*SOURCE DOCUMENT*:
_ _ _ _ _ _ _
Congress: Bipartisan Bill Introduced to Designate Funding for Clinical Trials on the Efficacy of State-Licensed Medical Cannabis Products

August 25, 2022

In Congressman Peters’ district, the University of California, San Diego conducts important studies to better understand the potential benefits and impacts of cannabis. He co-introduced new legislation to expand this model nationwide and create a research agenda to address key gaps in our knowledge.

Read more about the bill in this August 4th piece from NORML, posted below:

Congress: Bipartisan Bill Introduced to Designate Funding for Clinical Trials on the Efficacy of State-Licensed Medical Cannabis Products

By NORML

August 4, 2022

Representatives Scott Peters (D-CA) and David Joyce (R-OH) have introduced legislation, the Developing and Nationalizing Key Cannabis Research Act of 2022, to provide designated funding for clinical research into the therapeutic benefits of cannabis.
_ _ _ _ _ _ _
*SUPPLIED RECORDS*:
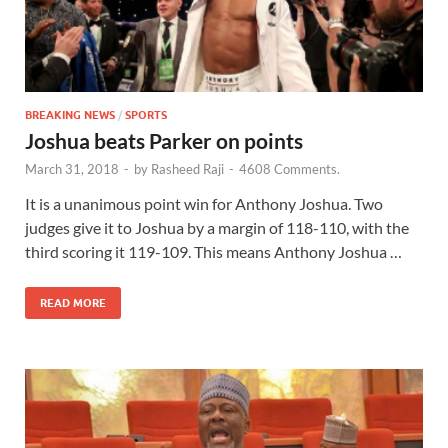
BREAKING NEWS
/
SPORTS
Joshua beats Parker on points
March 31, 2018
-
by
Rasheed Raji
-
4608 Comments.
It is a unanimous point win for Anthony Joshua. Two
judges give it to Joshua by a margin of 118-110, with the
third scoring it 119-109. This means Anthony Joshua …
READ MORE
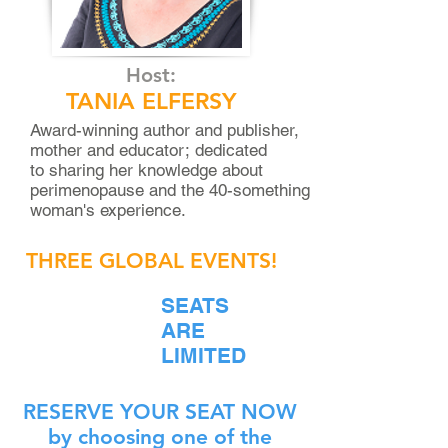
Host:
TANIA ELFERSY
Award-winning author and publisher,
mother and educator;
dedicated
to sharing her knowledge about
perimenopause and the 40-something
woman's experience.
THREE GLOBAL EVENTS!
SEATS
ARE
LIMITED
RESERVE YOUR SEAT NOW
by choosing one of the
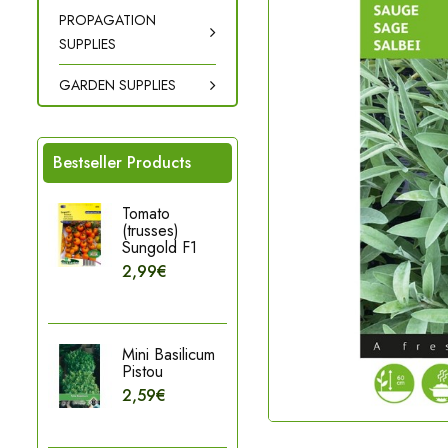
PROPAGATION
SUPPLIES
GARDEN SUPPLIES
Bestseller Products
Tomato
(trusses)
Sungold F1
2,99€
Mini Basilicum
Pistou
2,59€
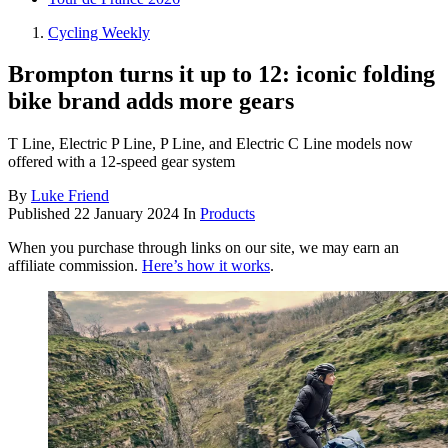
Cycling Weekly
Brompton turns it up to 12: iconic folding
bike brand adds more gears
T Line, Electric P Line, P Line, and Electric C Line models now
offered with a 12-speed gear system
By
Luke Friend
Published
22 January 2024
In
Products
When you purchase through links on our site, we may earn an
affiliate commission.
Here’s how it works
.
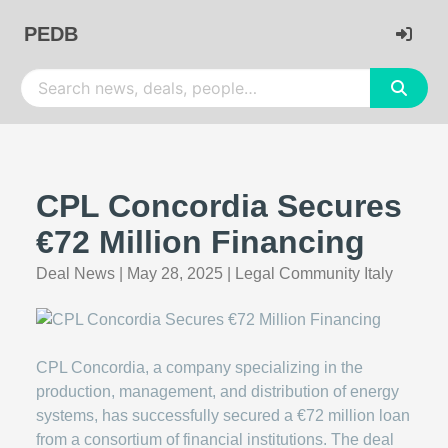
PEDB
CPL Concordia Secures
€72 Million Financing
Deal News
|
May 28, 2025
|
Legal Community Italy
CPL Concordia, a company specializing in the
production, management, and distribution of energy
systems, has successfully secured a €72 million loan
from a consortium of financial institutions. The deal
_ _ _ _ _ _ _
*PROBLEMS TO WORK ON*:
**A)** What is the name of the legislation that the cannabis bill post says Representatives Scott Peters and David Joyce introduced?
**B)** Which organizations and institutions does the cannabis bill post name? List all of them.
You won't need the entries.

*ANSWERS BELOW*:
**A)** The Developing and Nationalizing Key Cannabis Research Act of 2022.

**B)**
- Congress
- University of California, San Diego
- NORML